Artificial intelligence can produce impressive images, but it isn’t uncommon for these images to have weird problems, such as people with too many teeth or cityscapes with Escher-style street layouts. Google Gemini is working on upgrading its AI image creation feature to fix those sorts of problems, as first spotted in unfinished code by Android Authority. It appears a fine-tuning capability is on its way, which will allow users to make detailed edits to their AI-generated images.

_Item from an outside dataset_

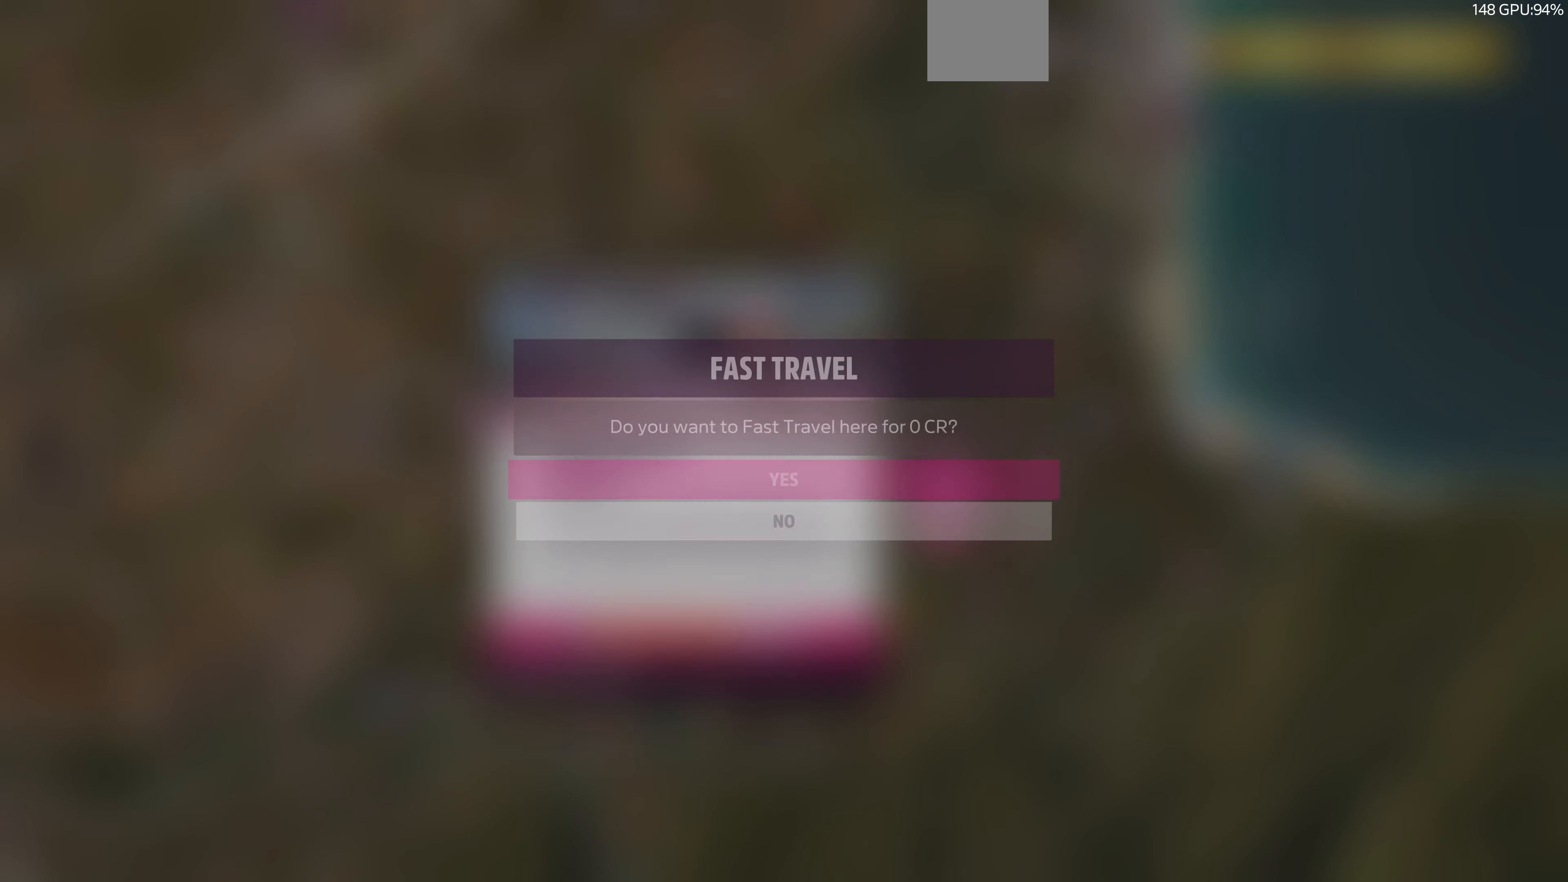
{"buttons": [], "left_stick": "center", "right_stick": "center", "events": [[67, "CROSS", "down"], [167, "CROSS", "up"]]}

Google Gemini’s text-to-image tools can’t make edits after creating the image right now. Instead, users have to submit new prompts, hoping the new prompt will fix any problems and create something that matches what they want to see. That can be especially tedious if there’s only a small but still distracting error. According to the uncovered code, Gemini’s fine-tuning feature will address the need for limited changes with two editing methods.
The first option will let users submit a prompt about an AI-generated image and ask for a change to one aspect. For instance, if you liked the image above but wanted to set it in a city, you could keep the robot and bird but change the background by asking Gemini to move them. The second method described in the code is a more interactive approach. Users could circle the part of the image they want to change using their finger or a stylus. Once the area is selected, they can describe the desired changes, and Gemini will understand that the instructions pertain only to the circled section.
AI Editing Success
These editing tools could particularly benefit those in fields such as graphic design, marketing, and social media, where visual accuracy and quick turnaround times are crucial. Google Gemini can better serve the needs of artists, designers, and casual users who seek to create polished visual content more efficiently. While the exact release date of these features remains uncertain, their appearance in the code suggests it won’t be long coming. It also pairs well with related features like the upcoming Ask Photos image search feature.
Google won’t be the first to deploy editing tools to AI image makers. These methods are largely the same as those available with OpenAI’s Dall-E portfolio of AI image-making models. In ChatGPT, users can ask for adjustments to an already produced image, or they can highlight parts of it and submit a new text prompt adjusting that part of the picture. There are similar features for many AI image creators like Ideogram.ai and Adobe Firefly. Still, Google’s plan to incorporate these fine-tuning tools is a technical jump for Gemini. It marks Google’s ongoing push to match and surpass its rivals at OpenAI, Meta, and elsewhere when it comes to generative AI tools.